Take Windows Vista, for instance. Its new ways of finding what you need make it a delight to use. Instead of searching through the Programs menu for the application you want to run, you can simply type its name in the Search box. Instead of hunting through the file system in Windows Explorer for a document you want, just type the file name or keywords in the same Search box. When you want to save a document in a particular location, you no longer need to navigate through the whole drive; chances are that Favorite Links box on the left side of the Save As dialog box will take you straight to the folder you want with a couple of clicks.
Going back to XP after using Vista can make these tasks feel clunky and slow. The new way increases our productivity and removes some of the tedium of working on the computer. And that’s a good thing.
Or is it? For those of us coming to Vista from long years of working with operating systems that demand a little more of us, all this convenience is cool but we still know how to get around a file system the old fashioned way if we need to. For kids who grow up using Vista and its sure-to-be-even-friendlier successors, though, I wonder if something will be lost.
Just as those who came of school age after the advent and easy availability of calculators never seemed to develop the same level of basic math skills as those of us who grew up having to do it ourselves, I wonder if future computer users will lack the skills that used to be necessary if you wanted to use a computer.
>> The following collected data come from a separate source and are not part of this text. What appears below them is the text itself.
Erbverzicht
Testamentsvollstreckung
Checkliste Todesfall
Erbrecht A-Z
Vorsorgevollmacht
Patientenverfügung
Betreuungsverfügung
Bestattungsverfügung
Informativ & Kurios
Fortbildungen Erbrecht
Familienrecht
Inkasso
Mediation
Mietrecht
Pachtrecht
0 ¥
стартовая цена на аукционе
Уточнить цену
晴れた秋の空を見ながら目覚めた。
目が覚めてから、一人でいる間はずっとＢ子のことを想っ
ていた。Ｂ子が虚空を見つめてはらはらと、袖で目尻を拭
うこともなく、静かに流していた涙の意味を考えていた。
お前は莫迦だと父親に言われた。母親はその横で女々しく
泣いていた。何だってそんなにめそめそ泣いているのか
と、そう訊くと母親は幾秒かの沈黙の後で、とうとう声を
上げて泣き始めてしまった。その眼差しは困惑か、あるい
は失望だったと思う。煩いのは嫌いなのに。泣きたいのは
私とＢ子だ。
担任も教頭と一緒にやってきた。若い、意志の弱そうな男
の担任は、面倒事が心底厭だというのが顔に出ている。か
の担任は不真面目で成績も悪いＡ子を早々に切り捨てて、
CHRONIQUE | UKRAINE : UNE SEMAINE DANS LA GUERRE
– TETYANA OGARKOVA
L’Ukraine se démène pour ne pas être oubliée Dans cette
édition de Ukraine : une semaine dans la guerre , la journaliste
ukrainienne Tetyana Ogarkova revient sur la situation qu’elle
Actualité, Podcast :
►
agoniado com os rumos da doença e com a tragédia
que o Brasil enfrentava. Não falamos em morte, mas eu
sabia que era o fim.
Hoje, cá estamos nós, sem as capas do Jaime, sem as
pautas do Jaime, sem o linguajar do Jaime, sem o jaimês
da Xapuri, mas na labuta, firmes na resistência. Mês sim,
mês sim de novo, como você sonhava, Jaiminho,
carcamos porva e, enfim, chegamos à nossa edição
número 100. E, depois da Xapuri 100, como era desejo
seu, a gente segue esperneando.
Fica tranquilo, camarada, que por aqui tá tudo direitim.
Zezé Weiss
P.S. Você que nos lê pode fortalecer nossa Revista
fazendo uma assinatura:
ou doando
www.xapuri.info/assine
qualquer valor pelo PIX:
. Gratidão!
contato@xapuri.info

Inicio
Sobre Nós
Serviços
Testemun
Once upon a time, you had to be pretty smart to own and maintain and use a personal computer (heck, back in the really olden days, you had to learn BASIC or some other programming language to make the machine do anything useful).
But over the years, as PCs became mainstream items that were standard in every home, new users didn’t want to have to learn all that complicated stuff. They lamented that a computer should be as easy to use as a TV set, that you didn’t need to know all the theories behind how television works or be able to take it apart and put it back together in order to use it. They asked for “no brainer” computing.
Well, we’re not quite there yet, but we’re getting closer all the time. And even though I enjoy Vista’s new features, sometimes I get the feeling that it’s making me a little lazy. I feel a twinge of annoyance now when I use an XP system and have to go clicking through the file hierarchy to find something. I miss the multi-functional Search box. Heaven help me, I even long for my sidebar gadgets.
What do you think? Do operating systems that do everything for us make us dumb and lazy? Or would you prefer not to have to know anything about computers to use them?